Let $X \sim \text{Bin}(n,p)$ and $t \geq 0$. I believe the following inequality holds but I don't know how to prove it:
$$ \text{Pr}[X \geq 2t] \leq \left ( \text{Pr}[X \geq t] \right )^2. $$
I have tested it numerically for many values of $n,p$ and $t$ and I found it correct. It is also "consistent" with the Chernoff Bound for the Binomial in the following sense:
Let $f(x)$ be the Chernoff upper bound for the tail $\text{Pr}[X \geq x]$, then (for appropriate $t$) it holds that $f(2t) \leq f^2(t)$.
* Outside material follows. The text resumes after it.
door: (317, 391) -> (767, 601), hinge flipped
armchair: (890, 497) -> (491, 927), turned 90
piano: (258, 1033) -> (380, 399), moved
I also believe that there should be an elegant probabilistic/combinatorial observation that gives a simple proof. Of course any help is much appreciated, I haven't succeded even in proving it via crude algebraic manipulations.
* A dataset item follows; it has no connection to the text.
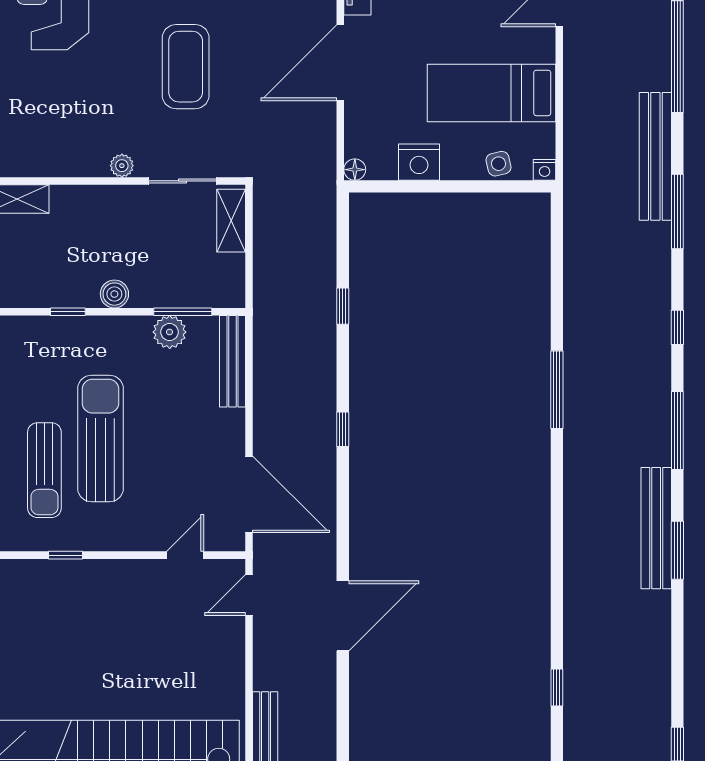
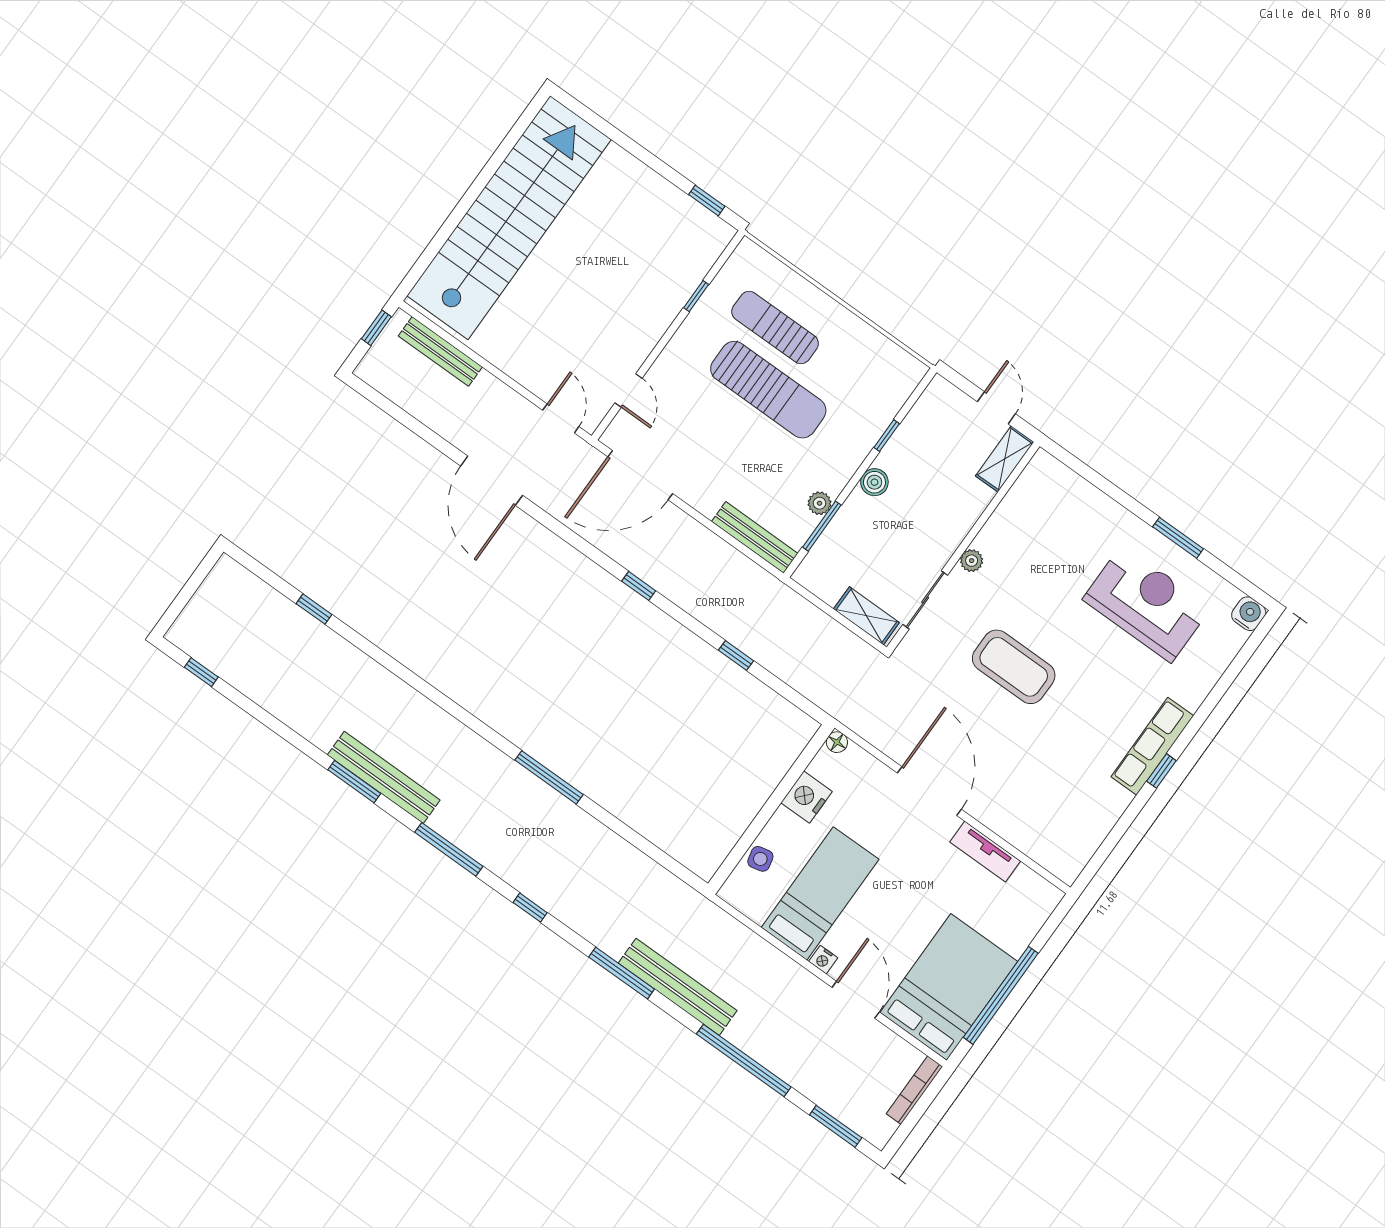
nightstand: (545, 170) -> (823, 960), moved, turned -90
plant: (170, 332) -> (820, 503), width x0.73, depth x0.73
The inequality is false, at least for $t \in \mathbb{Q}^+$, take for example a Binomial($n = 10, p = 1/2$) and $t = 1/2$. I've been trying with numerical values for $t \in \mathbb{N}$, and the equality seems to hold.
Try to prove that $\text{Pr}[X < t] \leq \text{Pr}[X < 2t | X \geq t]$, and your result follows as an immediate consequence. I recommend making a sketch.